The responsibility question
Here’s the uncomfortable part: we can now prototype and ship much faster without fully understanding what’s happening under the hood. That’s powerful, but risky — as the saying goes, “with great power comes great responsibility”.
The question isn’t “did you read the documentation?”, or “did you write every single line of code?” — we’ve never expected developers to read every piece of documentation, or write every line of code (in fact, they shouldn’t). The real question is: do you understand the failure modes, security implications, and edge cases of what you’re implementing? Can you reason about what could go wrong? Would you know where to look when (not if) something breaks?
Most people would agree that fully relying on AI without understanding what’s happening is wrong. At the other end of the spectrum, most would also agree that building everything from scratch isn’t a realistic expectation (and leads to all sorts of problems — there are many good reasons why we don’t like to reinvent the wheel). Where things get fuzzy is in the messy middle. For this side project, all the vibe-coding was probably fine. But where’s the line? At what point does “I vibe-coded this feature” become irresponsible? When it’s customer-facing? Handles payments? Processes personal data?

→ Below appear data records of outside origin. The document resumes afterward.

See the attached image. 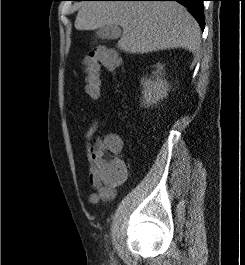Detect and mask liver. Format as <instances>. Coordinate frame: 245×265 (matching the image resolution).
<instances>
[{"mask_svg": "<svg viewBox=\"0 0 245 265\" xmlns=\"http://www.w3.org/2000/svg\"><path fill=\"white\" fill-rule=\"evenodd\" d=\"M75 20L77 30L120 25L118 48L127 53L184 48L193 53L201 31L188 10L173 1H85Z\"/></svg>", "mask_w": 245, "mask_h": 265, "instance_id": "obj_1", "label": "liver"}]
</instances>
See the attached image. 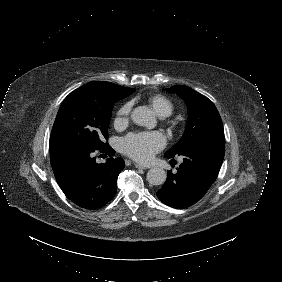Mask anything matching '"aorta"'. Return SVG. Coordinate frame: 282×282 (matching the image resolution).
Segmentation results:
<instances>
[{
	"label": "aorta",
	"mask_w": 282,
	"mask_h": 282,
	"mask_svg": "<svg viewBox=\"0 0 282 282\" xmlns=\"http://www.w3.org/2000/svg\"><path fill=\"white\" fill-rule=\"evenodd\" d=\"M132 120L149 129H153L156 125V118L150 111L148 106H141L132 112ZM167 179L166 171L163 168L155 167L148 171L147 180L152 185H162Z\"/></svg>",
	"instance_id": "1"
}]
</instances>
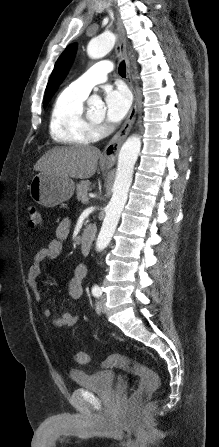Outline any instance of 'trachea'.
I'll list each match as a JSON object with an SVG mask.
<instances>
[{
	"instance_id": "trachea-1",
	"label": "trachea",
	"mask_w": 219,
	"mask_h": 447,
	"mask_svg": "<svg viewBox=\"0 0 219 447\" xmlns=\"http://www.w3.org/2000/svg\"><path fill=\"white\" fill-rule=\"evenodd\" d=\"M118 72H119V75H120V76H122V77H125V76H126V66H125V62H122V63L119 65Z\"/></svg>"
}]
</instances>
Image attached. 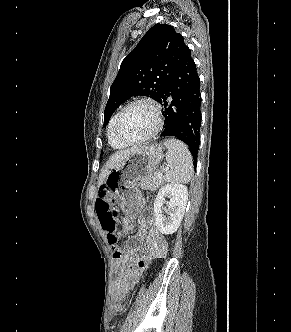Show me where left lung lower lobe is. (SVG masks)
Wrapping results in <instances>:
<instances>
[{"instance_id": "left-lung-lower-lobe-1", "label": "left lung lower lobe", "mask_w": 291, "mask_h": 332, "mask_svg": "<svg viewBox=\"0 0 291 332\" xmlns=\"http://www.w3.org/2000/svg\"><path fill=\"white\" fill-rule=\"evenodd\" d=\"M158 102L165 108L161 136H173L186 143L196 164L201 126L200 79L188 47Z\"/></svg>"}]
</instances>
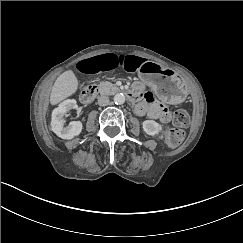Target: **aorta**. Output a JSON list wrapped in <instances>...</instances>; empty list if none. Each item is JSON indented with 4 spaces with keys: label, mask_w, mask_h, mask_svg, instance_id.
Here are the masks:
<instances>
[{
    "label": "aorta",
    "mask_w": 243,
    "mask_h": 243,
    "mask_svg": "<svg viewBox=\"0 0 243 243\" xmlns=\"http://www.w3.org/2000/svg\"><path fill=\"white\" fill-rule=\"evenodd\" d=\"M113 101L117 105H121L125 102V95L123 93H117L113 97Z\"/></svg>",
    "instance_id": "obj_1"
}]
</instances>
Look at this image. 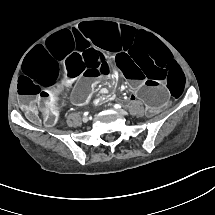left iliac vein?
Wrapping results in <instances>:
<instances>
[{
    "mask_svg": "<svg viewBox=\"0 0 215 215\" xmlns=\"http://www.w3.org/2000/svg\"><path fill=\"white\" fill-rule=\"evenodd\" d=\"M117 112L120 113L121 115H126L127 114V112L125 110H123V109H118Z\"/></svg>",
    "mask_w": 215,
    "mask_h": 215,
    "instance_id": "1",
    "label": "left iliac vein"
}]
</instances>
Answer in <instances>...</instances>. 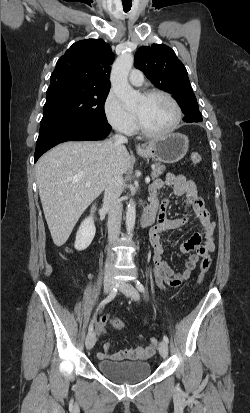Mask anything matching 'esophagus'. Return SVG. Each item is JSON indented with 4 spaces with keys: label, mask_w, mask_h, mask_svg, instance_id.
Segmentation results:
<instances>
[{
    "label": "esophagus",
    "mask_w": 250,
    "mask_h": 413,
    "mask_svg": "<svg viewBox=\"0 0 250 413\" xmlns=\"http://www.w3.org/2000/svg\"><path fill=\"white\" fill-rule=\"evenodd\" d=\"M136 150L141 151V150H143V148L140 145H136Z\"/></svg>",
    "instance_id": "1"
}]
</instances>
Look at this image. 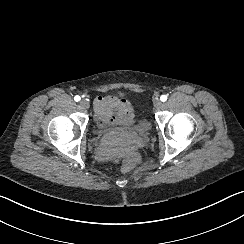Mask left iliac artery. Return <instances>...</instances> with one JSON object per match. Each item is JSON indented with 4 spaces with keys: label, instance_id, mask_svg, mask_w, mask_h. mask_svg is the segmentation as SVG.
<instances>
[{
    "label": "left iliac artery",
    "instance_id": "left-iliac-artery-1",
    "mask_svg": "<svg viewBox=\"0 0 244 244\" xmlns=\"http://www.w3.org/2000/svg\"><path fill=\"white\" fill-rule=\"evenodd\" d=\"M160 100H161L162 102H165V101L167 100V96H166V95H162V96L160 97Z\"/></svg>",
    "mask_w": 244,
    "mask_h": 244
}]
</instances>
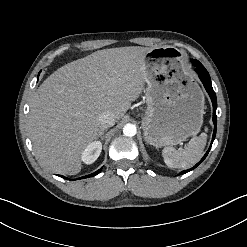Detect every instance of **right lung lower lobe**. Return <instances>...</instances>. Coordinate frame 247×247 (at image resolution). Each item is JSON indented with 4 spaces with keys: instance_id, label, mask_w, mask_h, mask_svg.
Listing matches in <instances>:
<instances>
[{
    "instance_id": "obj_1",
    "label": "right lung lower lobe",
    "mask_w": 247,
    "mask_h": 247,
    "mask_svg": "<svg viewBox=\"0 0 247 247\" xmlns=\"http://www.w3.org/2000/svg\"><path fill=\"white\" fill-rule=\"evenodd\" d=\"M101 170H102V168H100L99 170H97L96 172H94V173H92V174H90V175H87V176L81 177L80 179H83V178H88V177H93V176L97 175L98 173H100V172H101ZM59 176L65 179V177H64V176H61V175H59Z\"/></svg>"
}]
</instances>
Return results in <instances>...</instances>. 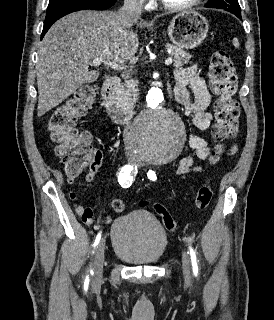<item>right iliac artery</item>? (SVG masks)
Segmentation results:
<instances>
[{
    "mask_svg": "<svg viewBox=\"0 0 274 320\" xmlns=\"http://www.w3.org/2000/svg\"><path fill=\"white\" fill-rule=\"evenodd\" d=\"M137 174V167L132 165L124 166L118 176V181L123 188H128L133 182L134 177ZM101 239V232H99L94 241V248L98 245ZM94 253V252H93ZM86 281L89 282V277L86 278Z\"/></svg>",
    "mask_w": 274,
    "mask_h": 320,
    "instance_id": "1",
    "label": "right iliac artery"
}]
</instances>
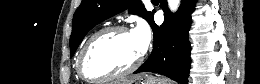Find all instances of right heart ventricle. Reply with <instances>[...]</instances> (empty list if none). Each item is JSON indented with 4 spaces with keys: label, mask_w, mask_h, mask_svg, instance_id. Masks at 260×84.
I'll use <instances>...</instances> for the list:
<instances>
[{
    "label": "right heart ventricle",
    "mask_w": 260,
    "mask_h": 84,
    "mask_svg": "<svg viewBox=\"0 0 260 84\" xmlns=\"http://www.w3.org/2000/svg\"><path fill=\"white\" fill-rule=\"evenodd\" d=\"M84 46V45H83ZM83 46H82V48H83ZM82 48L80 49V51H79V53H78V56H77V60H76V69H77V65H78V58H79V55H80V53H81V51H82Z\"/></svg>",
    "instance_id": "e07e8e85"
}]
</instances>
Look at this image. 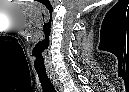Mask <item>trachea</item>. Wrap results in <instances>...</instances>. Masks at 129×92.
I'll return each instance as SVG.
<instances>
[{
	"label": "trachea",
	"mask_w": 129,
	"mask_h": 92,
	"mask_svg": "<svg viewBox=\"0 0 129 92\" xmlns=\"http://www.w3.org/2000/svg\"><path fill=\"white\" fill-rule=\"evenodd\" d=\"M44 92H56L53 84L51 83L46 71H36Z\"/></svg>",
	"instance_id": "1"
}]
</instances>
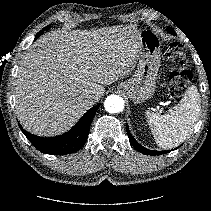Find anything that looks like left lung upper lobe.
Returning <instances> with one entry per match:
<instances>
[{"instance_id":"1","label":"left lung upper lobe","mask_w":211,"mask_h":211,"mask_svg":"<svg viewBox=\"0 0 211 211\" xmlns=\"http://www.w3.org/2000/svg\"><path fill=\"white\" fill-rule=\"evenodd\" d=\"M168 32L171 33L172 35H175V32L171 28H167Z\"/></svg>"}]
</instances>
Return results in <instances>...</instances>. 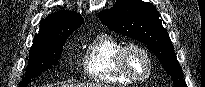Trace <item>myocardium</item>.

This isn’t fundamentally new—we’ve always had developers copying StackOverflow snippets they don’t fully understand. What’s new is the scale and (lack of) friction — and these variables matter. In a couple of afternoons, I integrated 10+ technologies that each would have required meaningful learning time. A designer with no coding experience could build a fully interactive prototype in the same timeframe. This is too tempting (and too valuable) to ignore. I can’t offer a specific rule or guideline to answer the question of how much we should understand what we build. For a side project, or a prototype you’re testing with a few users, you probably don’t need deep understanding. But what if it’s a production feature thousands of people will use? Or a business-critical scenario? Then I’d argue that you need to be able to defend your choices, to understand the trade-offs you made (either explicitly or implicitly) and ultimately to maintain the code that you may or may not have written.